# Task objective
Write the data below out exactly as it stands. Do not include the pictures.

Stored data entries
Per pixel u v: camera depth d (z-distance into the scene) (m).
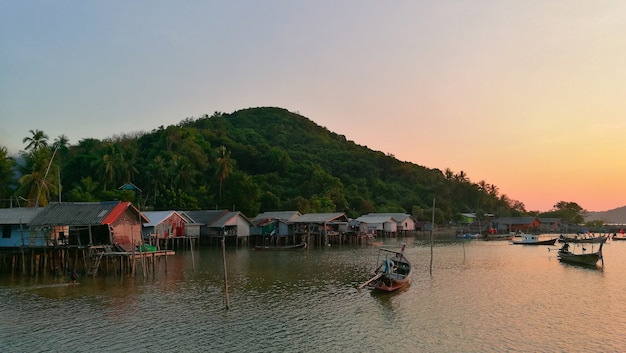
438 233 129.00
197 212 80.12
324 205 105.31
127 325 25.17
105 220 40.84
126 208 43.44
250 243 82.88
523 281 39.97
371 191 144.75
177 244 71.75
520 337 23.30
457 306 30.02
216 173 96.56
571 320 26.50
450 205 160.25
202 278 40.72
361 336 23.48
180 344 22.09
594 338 23.12
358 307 29.62
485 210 178.88
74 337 23.02
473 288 36.34
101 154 90.25
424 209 141.88
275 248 72.06
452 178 179.38
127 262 42.50
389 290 34.19
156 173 89.44
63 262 43.03
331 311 28.55
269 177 116.94
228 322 25.91
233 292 34.34
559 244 87.81
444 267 50.00
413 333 23.98
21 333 23.62
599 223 162.50
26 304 29.89
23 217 43.59
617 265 52.34
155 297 32.28
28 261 44.59
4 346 21.62
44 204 60.59
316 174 117.31
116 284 37.19
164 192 87.69
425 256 62.72
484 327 25.09
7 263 43.84
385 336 23.48
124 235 43.56
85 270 41.94
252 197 93.31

# Answer section
Per pixel u v: camera depth d (z-distance into the scene) (m).
438 233 129.00
197 212 80.12
324 205 105.31
127 325 25.17
105 220 40.84
126 208 43.44
250 243 82.88
523 281 39.97
371 191 144.75
177 244 71.75
520 337 23.30
457 306 30.02
216 173 96.56
571 320 26.50
450 205 160.25
202 278 40.72
361 336 23.48
180 344 22.09
594 338 23.12
358 307 29.62
485 210 178.88
74 337 23.02
473 288 36.34
101 154 90.25
424 209 141.88
275 248 72.06
452 178 179.38
127 262 42.50
389 290 34.19
156 173 89.44
63 262 43.03
331 311 28.55
269 177 116.94
228 322 25.91
233 292 34.34
559 244 87.81
444 267 50.00
413 333 23.98
21 333 23.62
599 223 162.50
26 304 29.89
23 217 43.59
617 265 52.34
155 297 32.28
28 261 44.59
4 346 21.62
44 204 60.59
316 174 117.31
116 284 37.19
164 192 87.69
425 256 62.72
484 327 25.09
7 263 43.84
385 336 23.48
124 235 43.56
85 270 41.94
252 197 93.31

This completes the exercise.